Homemade Hand Sanitizer Recipe
- 2 parts rubbing alcohol (91%)
- 1 part aloe vera gel
- 8-10 drops of essential oils (such as Tea Tree or Lavender) to mask the odor of the alcohol
Pour rubbing alcohol, aloe vera, and essential oils into a bowl or measuring cup. Use a fork or whisk to stir and combine ingredients. Pour into one or more small bottles. Leave these bottles in common locations such as next to the home entrance door, in your car, even in your pocket – locations where you may encounter others but may not have soap and water readily available.
7. Refrain From Touching Your Face
Most of us rub our eyes, nose, and mouth almost a hundred times a day. This is a bad habit that can quickly transmit the virus from face to hand or from hand to face.
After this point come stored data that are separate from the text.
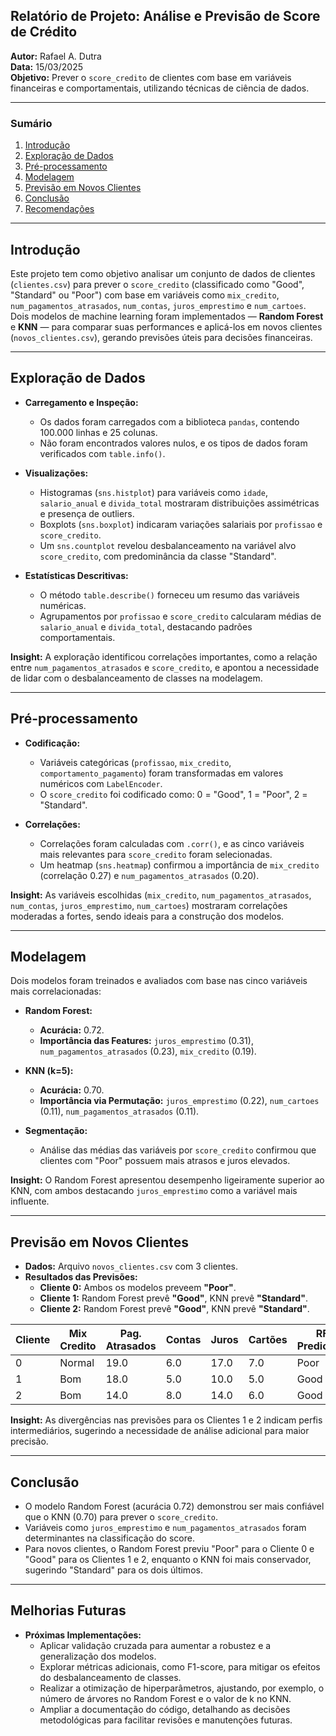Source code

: ## **Relatório de Projeto: Análise e Previsão de Score de Crédito**  
**Autor:** Rafael A. Dutra  
**Data:** 15/03/2025  
**Objetivo:** Prever o `score_credito` de clientes com base em variáveis financeiras e comportamentais, utilizando técnicas de ciência de dados.

---

### **Sumário**
1. [Introdução](#introdução)
2. [Exploração de Dados](#exploração-de-dados)
3. [Pré-processamento](#pré-processamento)
4. [Modelagem](#modelagem)
5. [Previsão em Novos Clientes](#previsão-em-novos-clientes)
6. [Conclusão](#conclusão)
7. [Recomendações](#recomendações)

---

## **Introdução**  
Este projeto tem como objetivo analisar um conjunto de dados de clientes (`clientes.csv`) para prever o `score_credito` (classificado como "Good", "Standard" ou "Poor") com base em variáveis como `mix_credito`, `num_pagamentos_atrasados`, `num_contas`, `juros_emprestimo` e `num_cartoes`. Dois modelos de machine learning foram implementados — **Random Forest** e **KNN** — para comparar suas performances e aplicá-los em novos clientes (`novos_clientes.csv`), gerando previsões úteis para decisões financeiras.

---

## **Exploração de Dados**  
- **Carregamento e Inspeção:**  
  - Os dados foram carregados com a biblioteca `pandas`, contendo 100.000 linhas e 25 colunas.  
  - Não foram encontrados valores nulos, e os tipos de dados foram verificados com `table.info()`.  

- **Visualizações:**  
  - Histogramas (`sns.histplot`) para variáveis como `idade`, `salario_anual` e `divida_total` mostraram distribuições assimétricas e presença de outliers.  
  - Boxplots (`sns.boxplot`) indicaram variações salariais por `profissao` e `score_credito`.  
  - Um `sns.countplot` revelou desbalanceamento na variável alvo `score_credito`, com predominância da classe "Standard".  

- **Estatísticas Descritivas:**  
  - O método `table.describe()` forneceu um resumo das variáveis numéricas.  
  - Agrupamentos por `profissao` e `score_credito` calcularam médias de `salario_anual` e `divida_total`, destacando padrões comportamentais.  

**Insight:** A exploração identificou correlações importantes, como a relação entre `num_pagamentos_atrasados` e `score_credito`, e apontou a necessidade de lidar com o desbalanceamento de classes na modelagem.

---

## **Pré-processamento**  
- **Codificação:**  
  - Variáveis categóricas (`profissao`, `mix_credito`, `comportamento_pagamento`) foram transformadas em valores numéricos com `LabelEncoder`.  
  - O `score_credito` foi codificado como: 0 = "Good", 1 = "Poor", 2 = "Standard".  

- **Correlações:**  
  - Correlações foram calculadas com `.corr()`, e as cinco variáveis mais relevantes para `score_credito` foram selecionadas.  
  - Um heatmap (`sns.heatmap`) confirmou a importância de `mix_credito` (correlação 0.27) e `num_pagamentos_atrasados` (0.20).  

**Insight:** As variáveis escolhidas (`mix_credito`, `num_pagamentos_atrasados`, `num_contas`, `juros_emprestimo`, `num_cartoes`) mostraram correlações moderadas a fortes, sendo ideais para a construção dos modelos.

---

## **Modelagem**  
Dois modelos foram treinados e avaliados com base nas cinco variáveis mais correlacionadas:  

- **Random Forest:**  
  - **Acurácia:** 0.72.  
  - **Importância das Features:** `juros_emprestimo` (0.31), `num_pagamentos_atrasados` (0.23), `mix_credito` (0.19).  

- **KNN (k=5):**  
  - **Acurácia:** 0.70.  
  - **Importância via Permutação:** `juros_emprestimo` (0.22), `num_cartoes` (0.11), `num_pagamentos_atrasados` (0.11).  

- **Segmentação:**  
  - Análise das médias das variáveis por `score_credito` confirmou que clientes com "Poor" possuem mais atrasos e juros elevados.  

**Insight:** O Random Forest apresentou desempenho ligeiramente superior ao KNN, com ambos destacando `juros_emprestimo` como a variável mais influente.

---

## **Previsão em Novos Clientes**  
- **Dados:** Arquivo `novos_clientes.csv` com 3 clientes.  
- **Resultados das Previsões:**  
  - **Cliente 0:** Ambos os modelos preveem **"Poor"**.  
  - **Cliente 1:** Random Forest prevê **"Good"**, KNN prevê **"Standard"**.  
  - **Cliente 2:** Random Forest prevê **"Good"**, KNN prevê **"Standard"**.  

| Cliente | Mix Credito | Pag. Atrasados | Contas | Juros | Cartões | RF Prediction | KNN Prediction |
|---------|-------------|----------------|--------|-------|---------|---------------|----------------|
| 0       | Normal      | 19.0           | 6.0    | 17.0  | 7.0     | Poor          | Poor           |
| 1       | Bom         | 18.0           | 5.0    | 10.0  | 5.0     | Good          | Standard       |
| 2       | Bom         | 14.0           | 8.0    | 14.0  | 6.0     | Good          | Standard       |

**Insight:** As divergências nas previsões para os Clientes 1 e 2 indicam perfis intermediários, sugerindo a necessidade de análise adicional para maior precisão.

---

## **Conclusão**  
- O modelo Random Forest (acurácia 0.72) demonstrou ser mais confiável que o KNN (0.70) para prever o `score_credito`.  
- Variáveis como `juros_emprestimo` e `num_pagamentos_atrasados` foram determinantes na classificação do score.  
- Para novos clientes, o Random Forest previu "Poor" para o Cliente 0 e "Good" para os Clientes 1 e 2, enquanto o KNN foi mais conservador, sugerindo "Standard" para os dois últimos.  

---

## **Melhorias Futuras**  
- **Próximas Implementações:**  
  - Aplicar validação cruzada para aumentar a robustez e a generalização dos modelos.  
  - Explorar métricas adicionais, como F1-score, para mitigar os efeitos do desbalanceamento de classes.  
  - Realizar a otimização de hiperparâmetros, ajustando, por exemplo, o número de árvores no Random Forest e o valor de k no KNN.  
  - Ampliar a documentação do código, detalhando as decisões metodológicas para facilitar revisões e manutenções futuras.  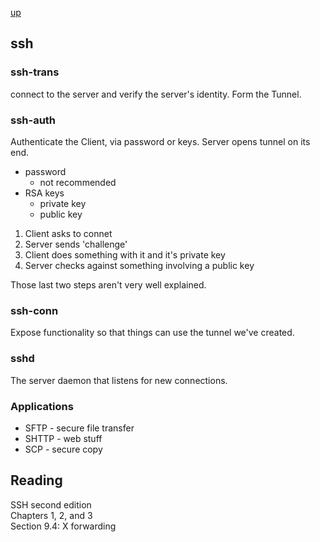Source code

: [up](../index.md)

## ssh

### ssh-trans

connect to the server and verify the server's identity. Form the Tunnel.

### ssh-auth

Authenticate the Client, via password or keys. Server opens tunnel on its end.

- password
    - not recommended
- RSA keys
    - private key
    - public key

1. Client asks to connet
2. Server sends 'challenge'
3. Client does something with it and it's private key
4. Server checks against something involving a public key

Those last two steps aren't very well explained.

### ssh-conn

Expose functionality so that things can use the tunnel we've created.

### sshd

The server daemon that listens for new connections.

### Applications
- SFTP - secure file transfer
- SHTTP - web stuff
- SCP - secure copy

## Reading

SSH second edition  
Chapters 1, 2, and 3  
Section 9.4: X forwarding
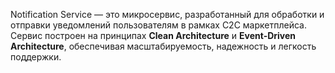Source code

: Notification Service — это микросервис, разработанный для обработки и отправки уведомлений пользователям в рамках C2C маркетплейса. Сервис построен на принципах **Clean Architecture** и **Event-Driven Architecture**, обеспечивая масштабируемость, надежность и легкость поддержки.
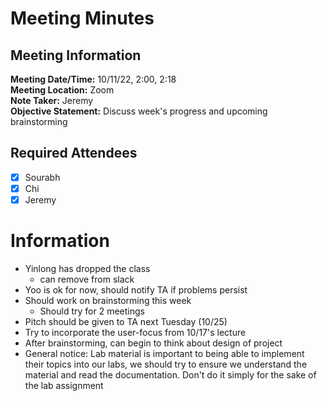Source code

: # Meeting Minutes
## Meeting Information
**Meeting Date/Time:** 10/11/22, 2:00, 2:18   
**Meeting Location:** Zoom   
**Note Taker:** Jeremy  
**Objective Statement:** Discuss week's progress and upcoming brainstorming

## Required Attendees
- [x] Sourabh
- [x] Chi
- [x] Jeremy

# Information
- Yinlong has dropped the class
  - can remove from slack
- Yoo is ok for now, should notify TA if problems persist
- Should work on brainstorming this week
  - Should try for 2 meetings
- Pitch should be given to TA next Tuesday (10/25)
- Try to incorporate the user-focus from 10/17's lecture
- After brainstorming, can begin to think about design of project
- General notice: Lab material is important to being able to implement their topics into our labs, we should try to ensure we understand the material and read the documentation. Don't do it simply for the sake of the lab assignment 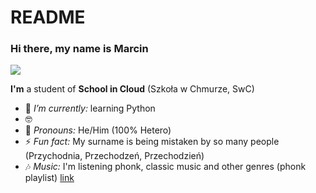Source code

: # README
### Hi there, my name is Marcin
![](https://upload.wikimedia.org/wikipedia/commons/4/4c/Digital_rain_banner.gif)

**I'm** a student of **School in Cloud** (Szkoła w Chmurze, SwC)

- 🌱 *I’m currently:* learning Python
- 🤓
- 👨 *Pronouns:* He/Him (100% Hetero) 
- ⚡ *Fun fact:* My surname is being mistaken by so many people (Przychodnia, Przechodzeń, Przechodzień)
- 🎶 *Music:* I'm listening phonk, classic music and other genres (phonk playlist) [link](https://open.spotify.com/playlist/0DQH3c5J4LBIbR992uLHRI?si=4ad418dd60ab48f5)

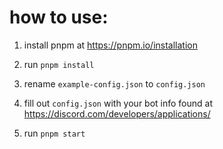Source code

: # how to use:

1. install pnpm at https://pnpm.io/installation

2. run `pnpm install`

3. rename `example-config.json` to `config.json` 

4. fill out `config.json` with your bot info found at https://discord.com/developers/applications/

5. run `pnpm start`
As far as we know, the COVID-19 virus infects lungs as its main entry point, which brings us to the question of should you wear a mask. Since this virus is spread by respiratory droplets in the air from coughing or sneezing, you might think a mask should protect you from coughing the virus onto someone else and vice versa. However, the typical masks sold in stores are not protective enough. The ones that are protective are so tightly fitting that it’s almost impossible to talk while wearing them. If you are sick, and must be around others, wearing a mask may help protect those around you.
8. Only Follow Trusted Resources
Follow trusted resources on the coronavirus, such as found at the CDC website.
9. Preload Your Immune System With Smart Foods
Smart foods are also considered real foods, including fruits, vegetables, and seafood. Especially during flu season, our family preloads our bodies with an immune-boosting smoothie in the morning, and a veggie and seafood-rich dinner in the evening. Try to consume foods especially high in zinc, such as eggs, nuts, legumes, and shellfish.
To summarize, the best ways to thrive and minimize the threat of the coronavirus it to: don’t worry, be happy; preload your body; eat more fruits, vegetables and seafood; go outside and play; wash your hands; and keep coughing, sneezing, and touching to yourself.